__What to produce__. Continue the question-and-answer text on National-Anarchism below, picking up right after its last sentence.
===== Source document
National-Anarchists do not support nationalism in the sense that we look to
artificial nation-states or borders and boundaries. In a realistic sense we
are Indo-Europeans and therefore part of an ethnic heritage that includes not
only Europe itself but also countries like Iran, Afghanistan, India and Tibet.
Therefore we base our 'national' outlook on a much broader framework, not on
the limited parochial attitudes of nineteenth-century imperialism. When we
speak of nationhood we are referring to its tribal and organic implications.
Q. So
do you support some kind of Eurasian superstate?
A.
No. We firmly believe in political, social and economic decentralisation. In
other words, we wish to see a positive downward trend whereby all bureaucratic
concepts such as the UN, NATO, the EU, the World Bank and even nation-states
like England and Germany are eradicated and consequently replaced by
autonomous village-communities.
==========
===== Source material
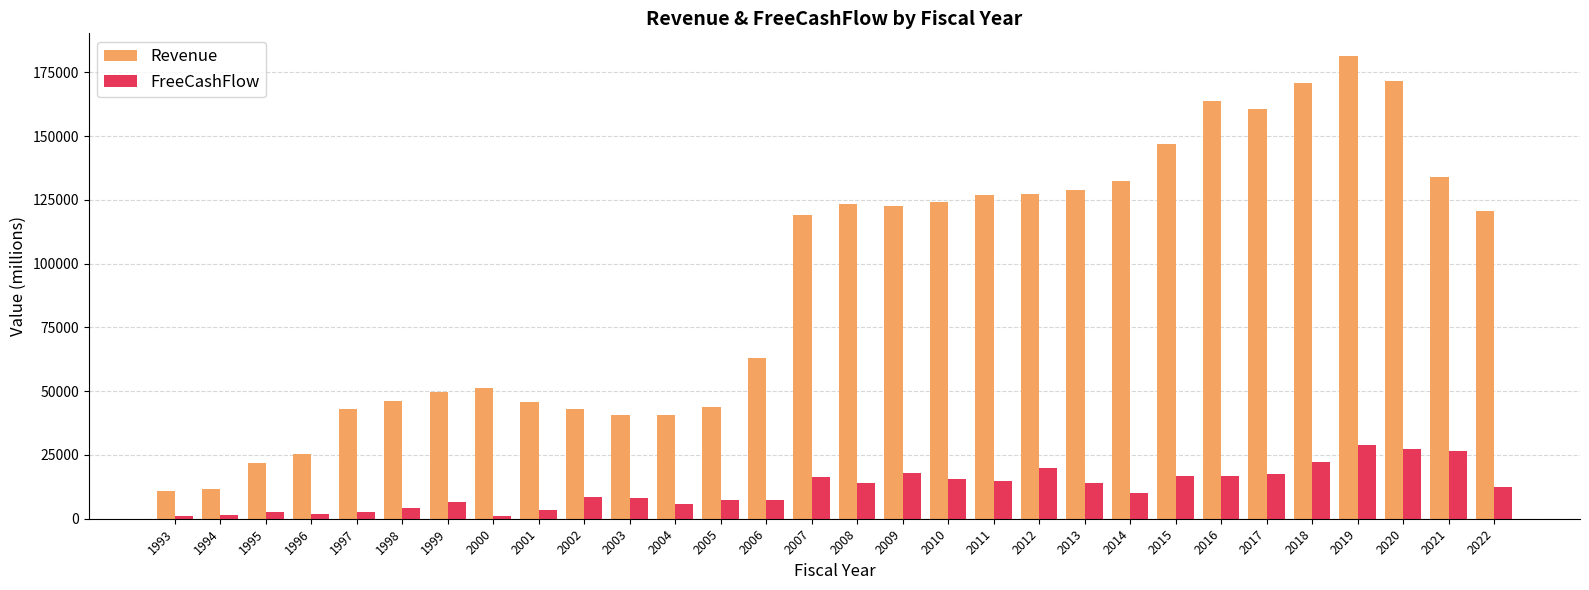

What is the greatest value displayed?

181193.0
==========
__Solved exercise__.
Q. Are
National-Anarchists racist?
A.
Certainly not. On the contrary, our vision is based upon the realities of
self-determination for all peoples and not on mindless racial hatred towards
others. Furthermore, we do not subscribe to a supremacist agenda or wish to
enforce our worldview on others. National-Anarchists are racial separatists
and wish to build links with like-minded individuals and organisations
regardless of their racial or ethnic background. This is part of our plan to
re-establish the Natural Order, of which humanity is an essential part.
Q.
Natural Order? But surely this is a man-made concept devised by those with a
given point of view?
A.
Natural Order is not a half-baked political or theological manifesto like
those conceived by Christian theologians such as Augustine and Aquinas,
indeed, it relates to the fields of ecological and environmental preservation.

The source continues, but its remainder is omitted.